Gab es etwas, dass Sie von Lortzing überrascht hat?

Überrascht eigentlich nicht. Lortzing ist einer der eher wenigen bekannteren Komponisten für heitere und komische Opern. Auf der einen Seite gibt es eine Hierarchie, die grundsätzlich davon ausgeht, dass ernsthafte, pathetische, seriöse Opern – z.B. Wagner oder Händel – einen höheren Stellenwert oder mehr Prestige haben.
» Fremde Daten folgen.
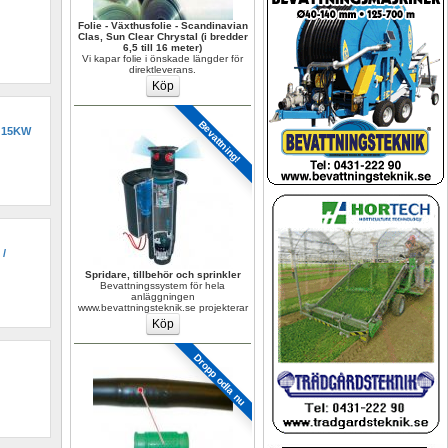
Folie - Växthusfolie - Scandinavian 
Clas, Sun Clear Chrystal (i bredder 
6,5 till 16 meter)
Vi kapar folie i önskade längder för 
direktleverans.
Bevattning!
15KW 
 
Spridare, tillbehör och sprinkler
Bevattningssystem för hela 
anläggningen 
www.bevattningsteknik.se projekterar
Dropp odla nu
Auf der anderen Seite gibt es aber auch von Seiten der Musiker, der Komponisten oder auch der Dichter, die Rede,  dass es schwieriger sei, das Komische auf hohem Niveau zu machen, und es gebe viel weniger gute Komödien als Tragödien. Und Lortzing ist einer der wenigen deutschsprachigen Opernkomponisten mit heiteren Opern, der sich zumindest teilweise im Repertoire gehalten hat.

Sie haben 2022 eine Tagung zu Mendelssohn und Wagner als Leitfiguren der Leipziger Musikgeschichte durchgeführt. Beide sind Zeitgenossen von Lortzing. Was unterscheidet Lortzing von seinen Zeitgenossen? Wo kann man die größten Unterschiede merken?

Lortzing ist zuerst einmal ein Theatermensch, ein Schauspieler. Ein Schauspieler, der natürlich auch singt. Das war in der damaligen Zeit noch sehr viel enger miteinander verbunden. Von Schauspielern wurde generell erwartet, dass sie singen können und auch in einem größeren Ausmaß, als es heute üblicher Weise der Fall ist.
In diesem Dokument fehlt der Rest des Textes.